* **Goal of the exercise**: Would you find each line in the entries below with the string "장마철을" and copy it?
Top of Dataset
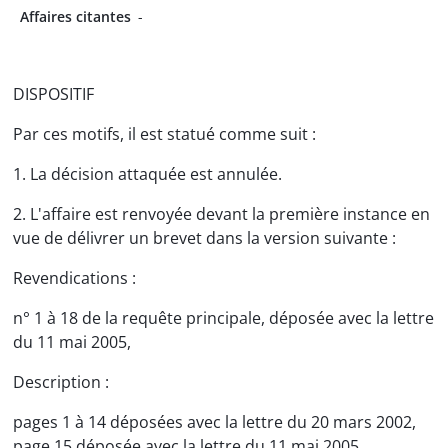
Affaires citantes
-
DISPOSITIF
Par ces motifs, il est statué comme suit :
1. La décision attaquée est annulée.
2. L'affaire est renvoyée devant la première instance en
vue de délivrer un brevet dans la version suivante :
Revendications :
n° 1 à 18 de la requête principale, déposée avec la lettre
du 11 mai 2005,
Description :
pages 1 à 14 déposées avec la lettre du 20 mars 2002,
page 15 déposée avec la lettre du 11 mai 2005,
Bottom of Dataset
Top of Dataset
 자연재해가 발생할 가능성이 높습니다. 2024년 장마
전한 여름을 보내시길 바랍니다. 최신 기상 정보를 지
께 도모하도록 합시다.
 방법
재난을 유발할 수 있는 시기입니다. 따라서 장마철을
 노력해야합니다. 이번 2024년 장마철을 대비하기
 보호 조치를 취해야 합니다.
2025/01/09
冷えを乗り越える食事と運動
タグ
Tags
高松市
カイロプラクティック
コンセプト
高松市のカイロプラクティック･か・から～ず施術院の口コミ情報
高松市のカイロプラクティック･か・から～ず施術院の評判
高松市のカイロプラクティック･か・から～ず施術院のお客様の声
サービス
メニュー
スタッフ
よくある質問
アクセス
Bottom of Dataset
* **Exercise solution**:
재난을 유발할 수 있는 시기입니다. 따라서 장마철을
 노력해야합니다. 이번 2024년 장마철을 대비하기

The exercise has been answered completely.